Additionally, numerous biases come into play with everything I have just written. Here’s a list of relevant biases. It’s important to constantly review and analyze how cognitive biases are influencing decision-making both on your decisions and on the decision’s others make.
- Choice-supportive bias
- The tendency to remember one’s choices as better than they actually were
- Conservatism (belief revision)
- The tendency to revise one’s belief insufficiently when presented with new evidence
- Dread aversion
- Losses yield double the emotional impact of gains; dread yields double the emotional impact of savouring
- Dunning-Kruger
- The tendency for unskilled individuals to overestimate their own ability and the tendency for skilled individuals to underestimate their own ability
- Gambler’s fallacy
- The tendency to think that future probabilities are altered by past events, when in reality they are unchanged
- Hindsight bias
- The tendency to see past events as being predictable at the time those events happened
- Hot-hand fallacy
- The belief that a person who has experienced success with a random event has a greater chance of further success in additional attempts
- Neglect of probability
- The tendency to completely disregard probability when making a decision under uncertainty
- Normalcy bias
- The refusal to plan for, or react to, a disaster which has never happened before
- Outcome bias
- The tendency to judge a decision by its eventual outcome instead of based on the quality of decision at the time it was made
- Plan continuation bias
- Failure to recognize that the original plan of action is no longer appropriate for a changing situation or for a situation that is different than anticipated
- Pseudo certainty effect
- The tendency to make risk averse choices if the expected outcome is positive, but make risk seeking choices to avoid negative outcomes
I’d like to highlight the pseudo certainty effect because it brings to light an issue in politics.
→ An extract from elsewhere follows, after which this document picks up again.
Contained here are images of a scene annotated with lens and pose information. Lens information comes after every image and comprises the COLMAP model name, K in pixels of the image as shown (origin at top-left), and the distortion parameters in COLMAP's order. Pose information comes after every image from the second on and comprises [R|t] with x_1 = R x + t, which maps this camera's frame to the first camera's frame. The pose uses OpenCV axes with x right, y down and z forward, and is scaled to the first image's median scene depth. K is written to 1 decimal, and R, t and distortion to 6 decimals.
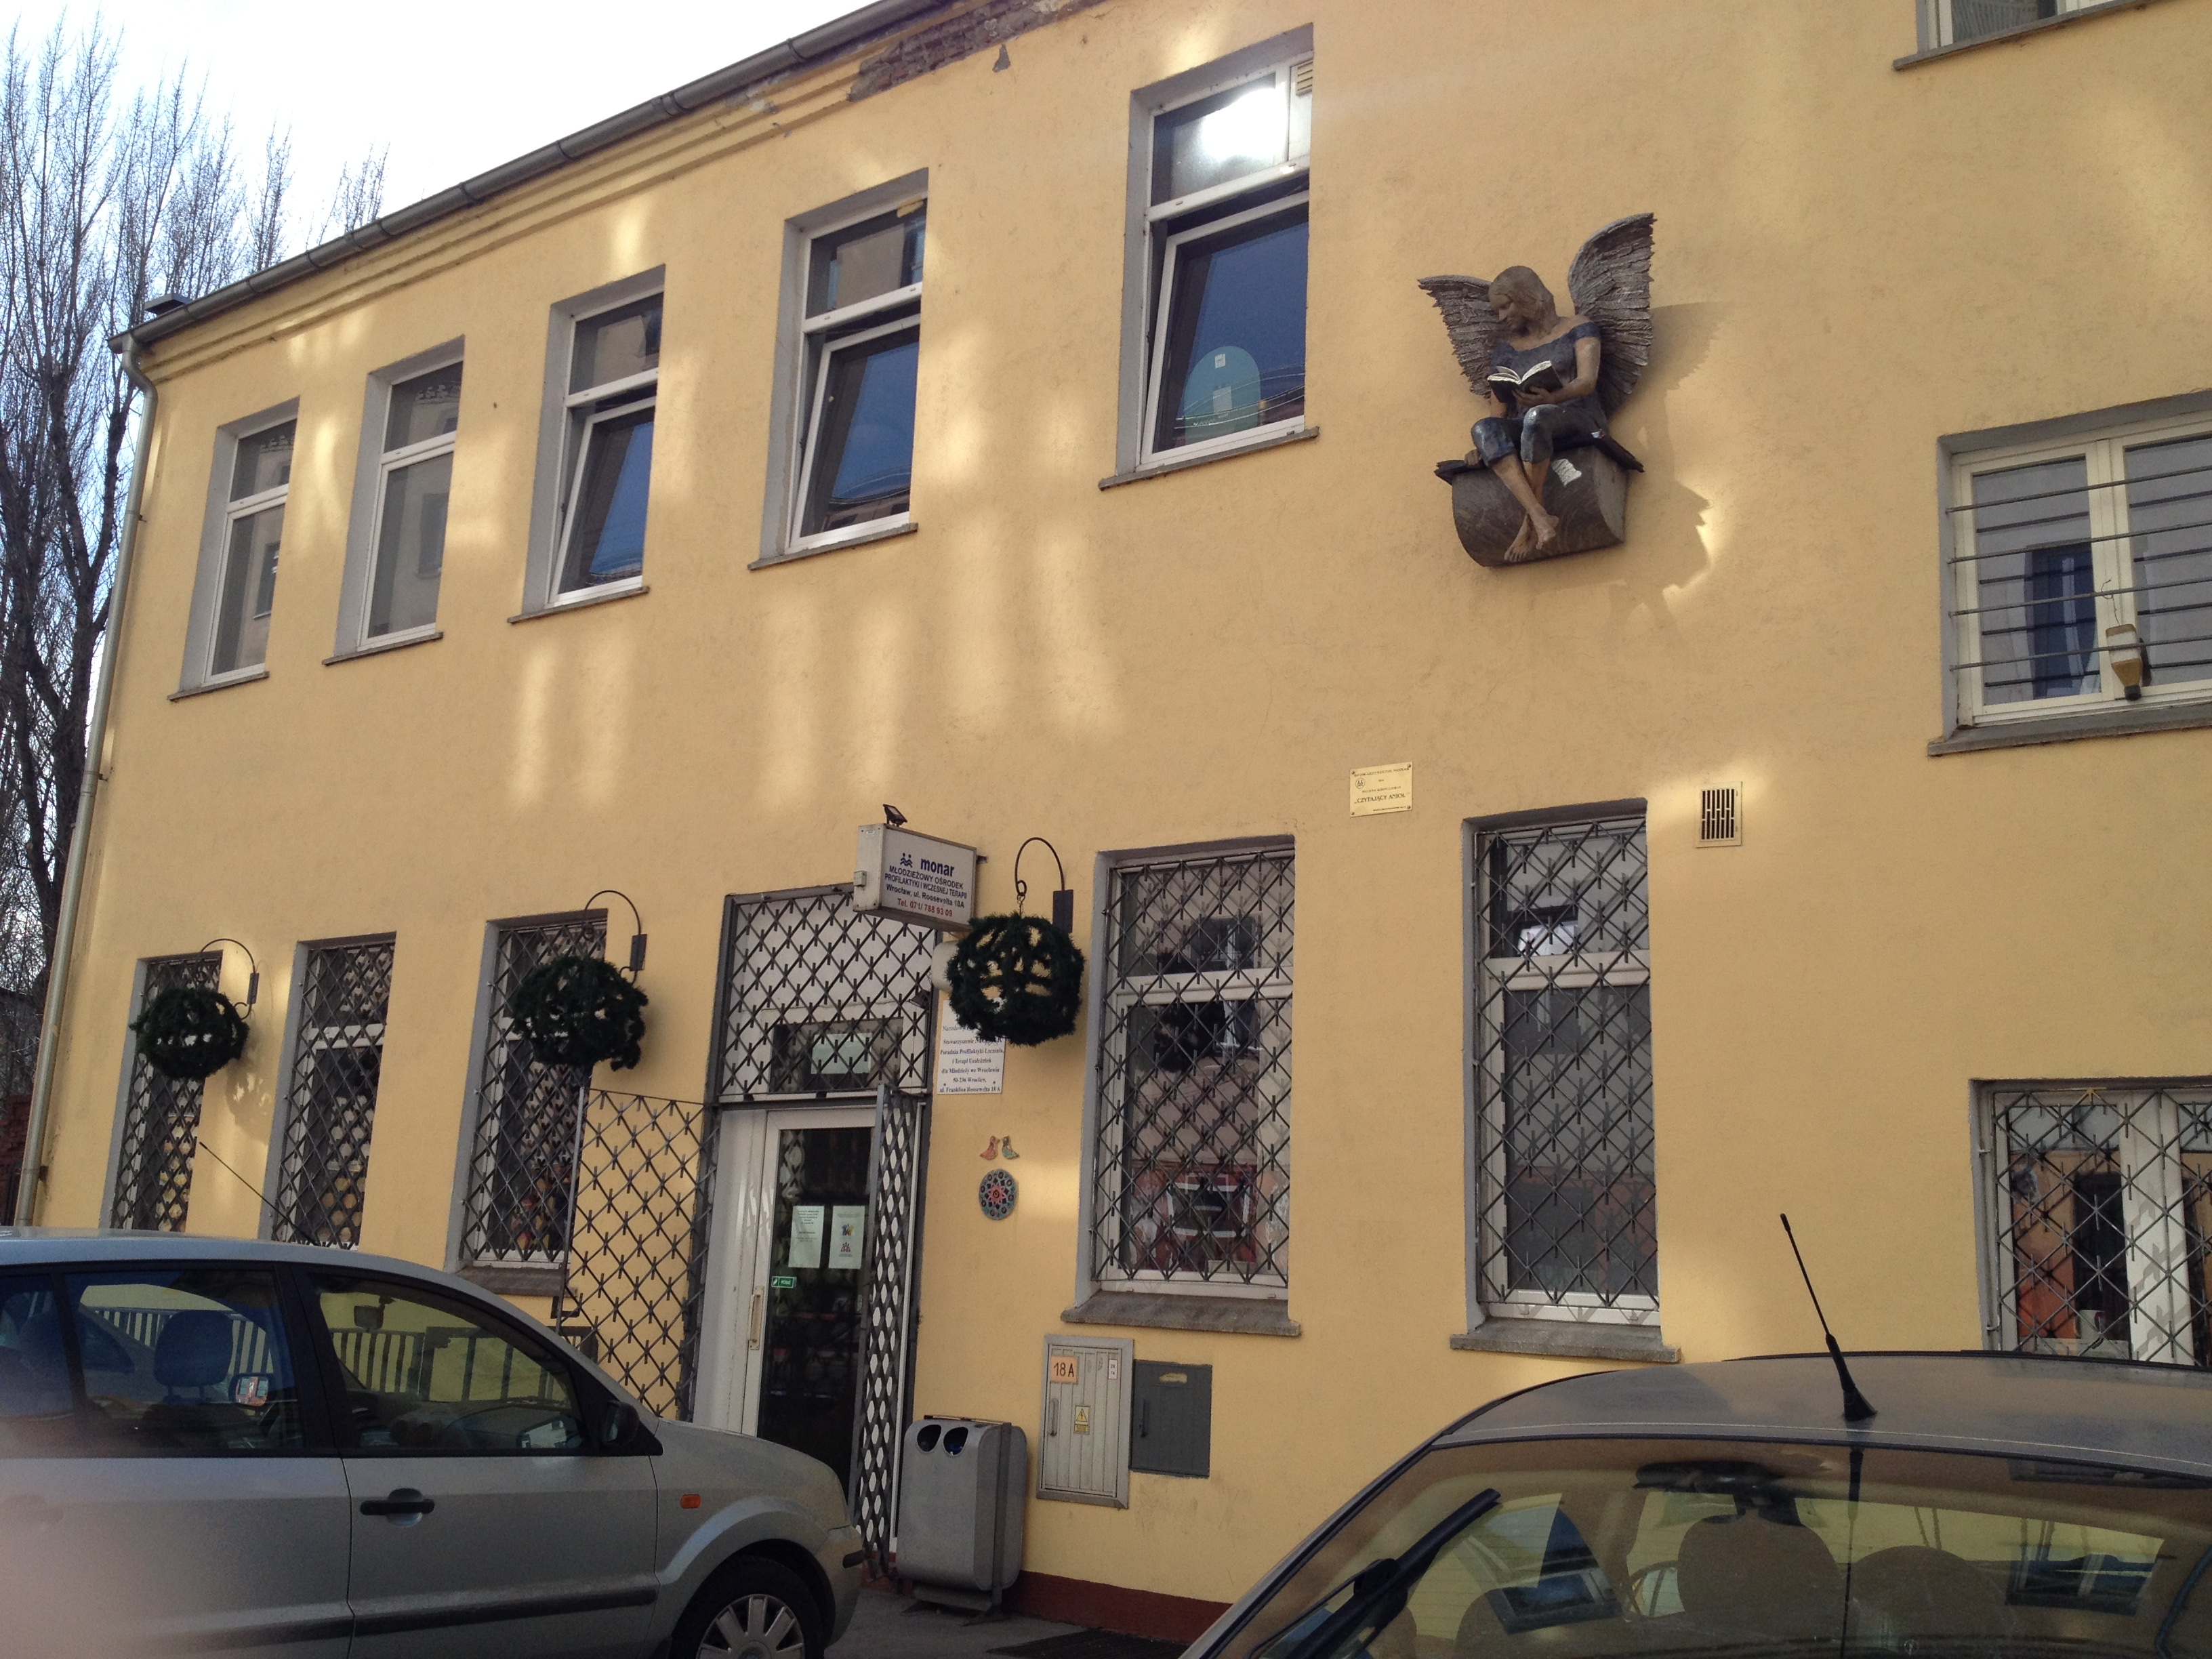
lens RADIAL K [[2247.3, 0, 1106.0], [0, 2247.3, 829.5], [0, 0, 1]] dist [0.243126, -0.698563]
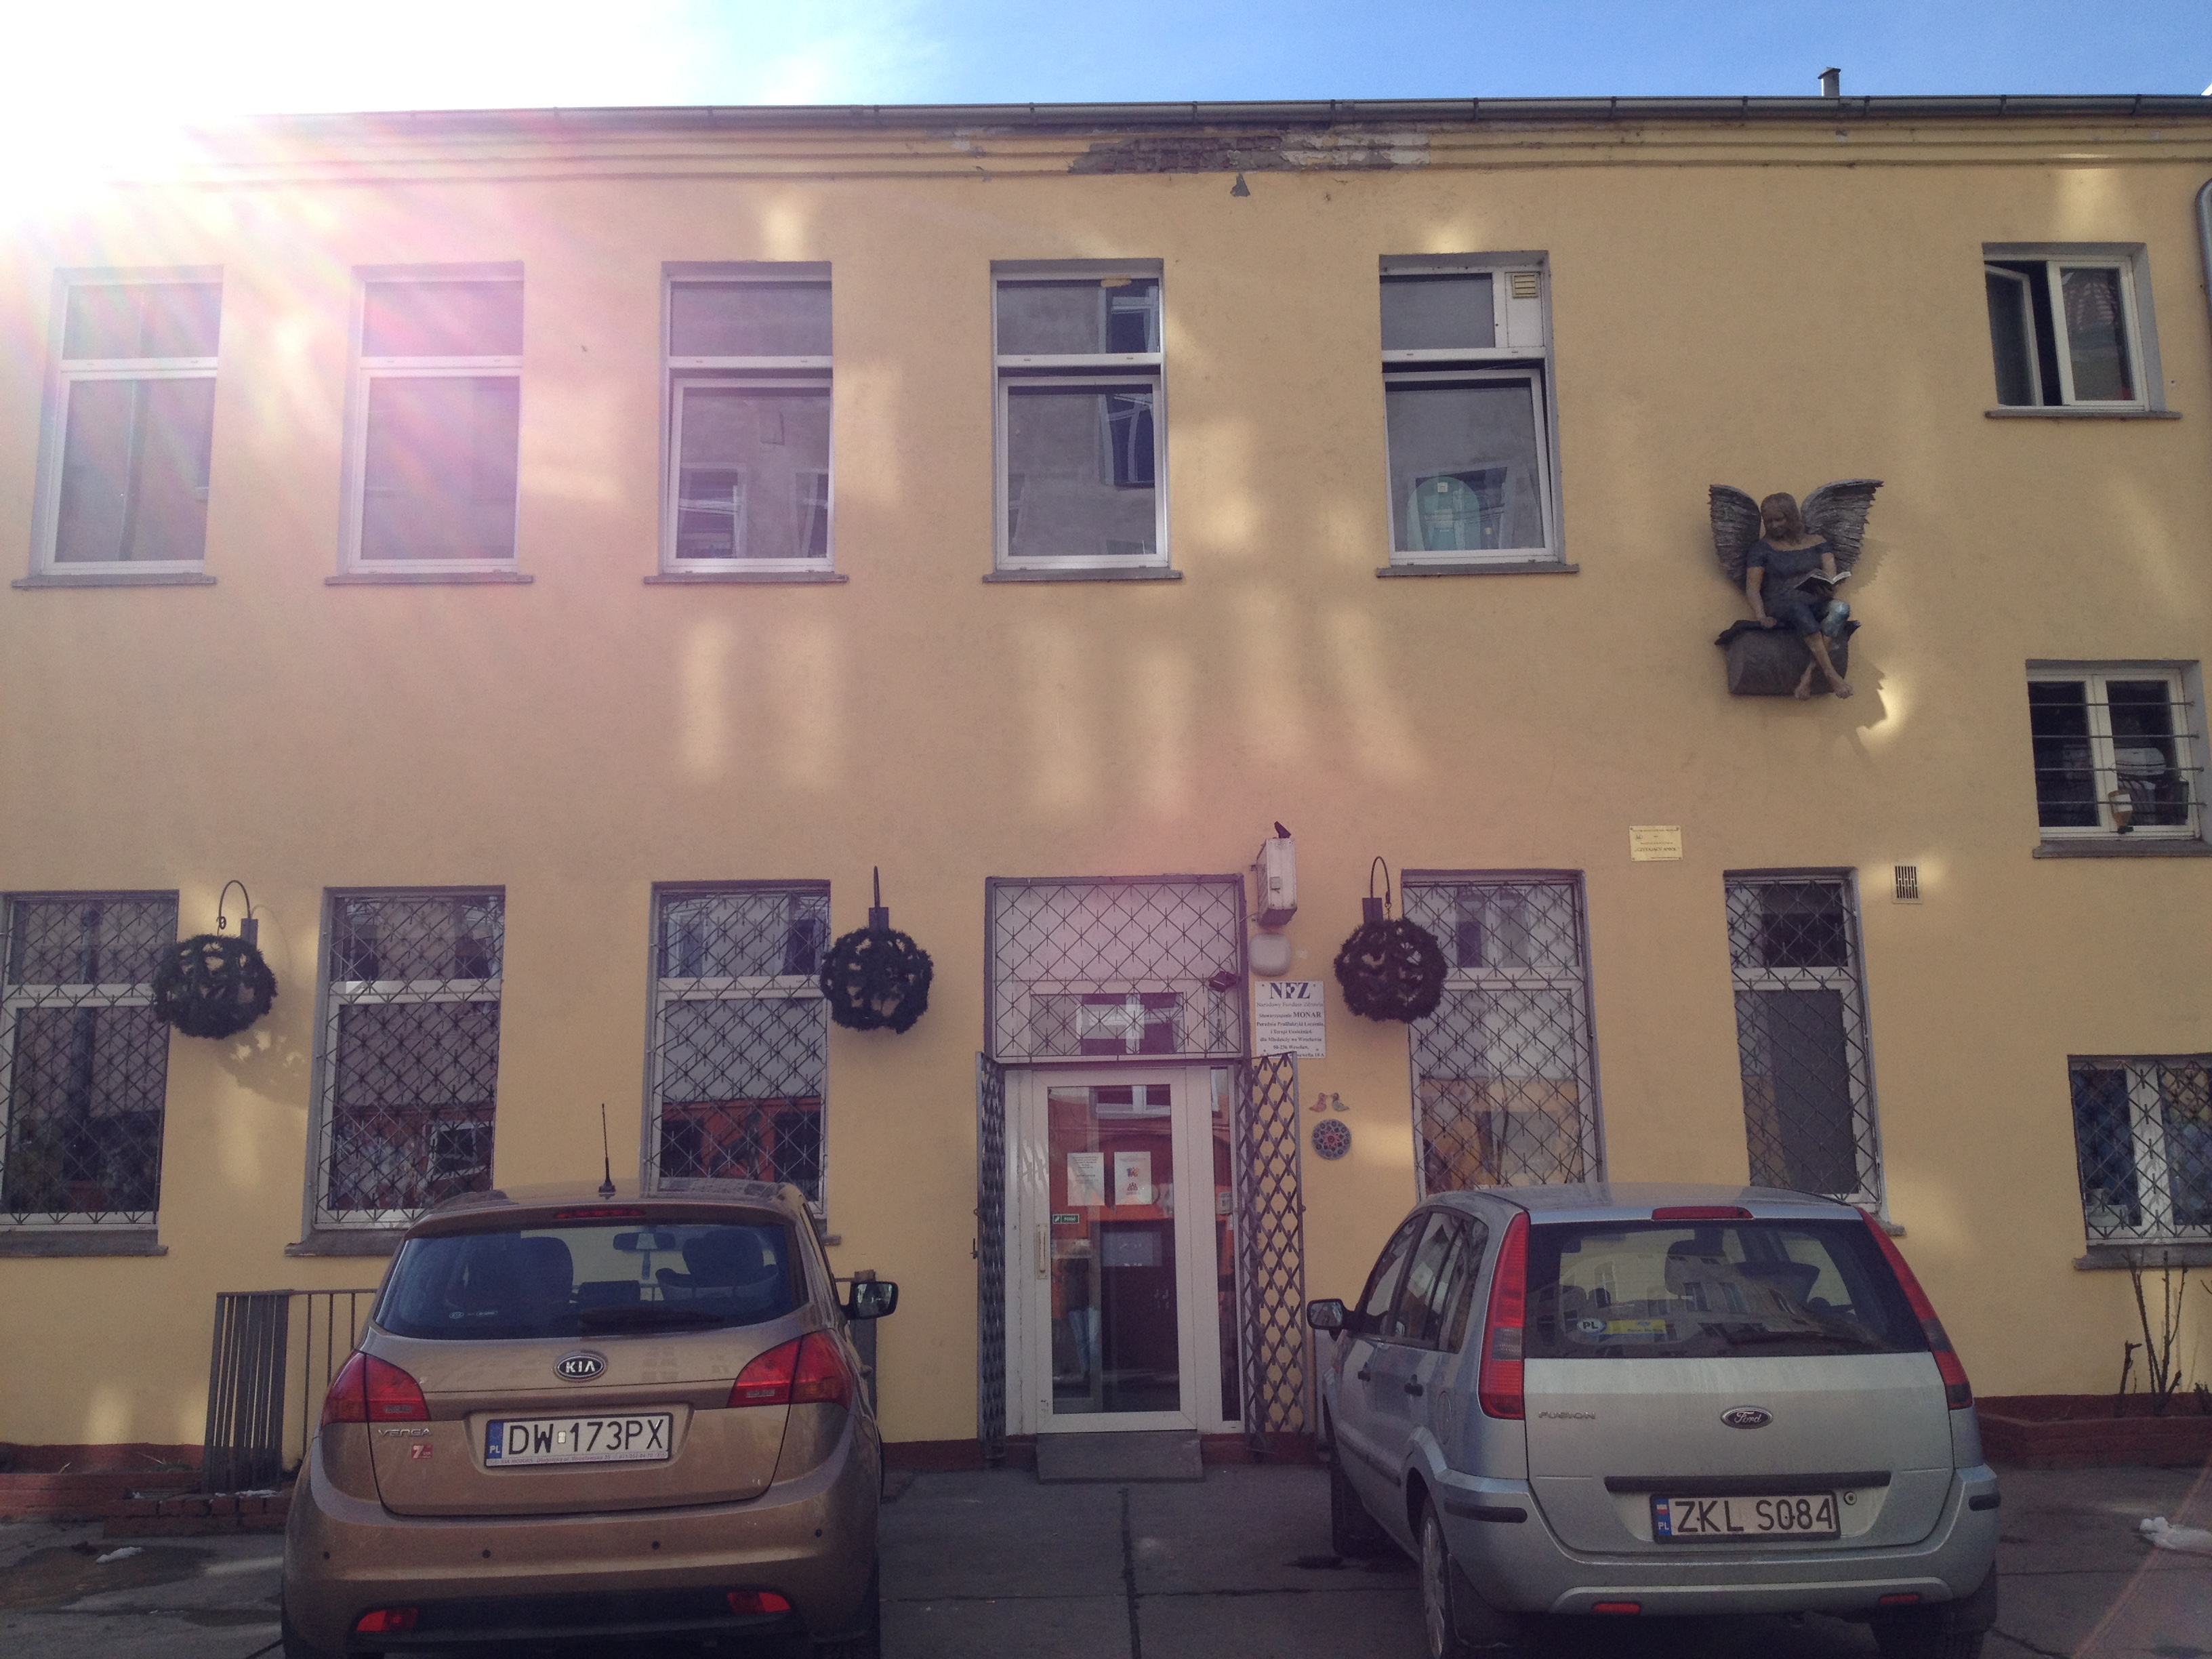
lens RADIAL K [[2247.3, 0, 1106.0], [0, 2247.3, 829.5], [0, 0, 1]] dist [0.243126, -0.698563]
pose [[0.763987, 0.053778, 0.642987, -0.929107], [-0.080933, 0.996637, 0.012807, -0.014848], [-0.640136, -0.061823, 0.765770, 0.129346]]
Almost every politician is not an expert in epidemics. However, they are experts in getting elected. It is easy to see a possibility where experts were consulting with the government and advising them to do things like shutting down borders and to aggressively implement social distancing much earlier than those decisions happened. It is also to see the negative effect of these measures (massive hit to the economy). Early on, it was a politically risky decision to shut things down as it would have destroyed the economy and lead to the general population asking why and being upset. The benefit would have been enormous but a benefit you can’t see (ie. people not getting sick) is a benefit that doesn’t exist, to most people. It was a risky decision to continue on as normal (normalcy bias) to avoid a negative outcome (economy tanking, angry populace, getting voted out next election). This likely lead into somewhat of a plan continuation bias until it was too late to take meaningful preliminary action and now here we are – tanking the economy anyways but everyone is also sick.
In closing, have trust in experts, trust politicians less, and question both. Consider the decision-making framework you employ, evaluate it regularly for sound processes, and don’t get overconfident if you get something right. Continue social distancing and stay safe friends.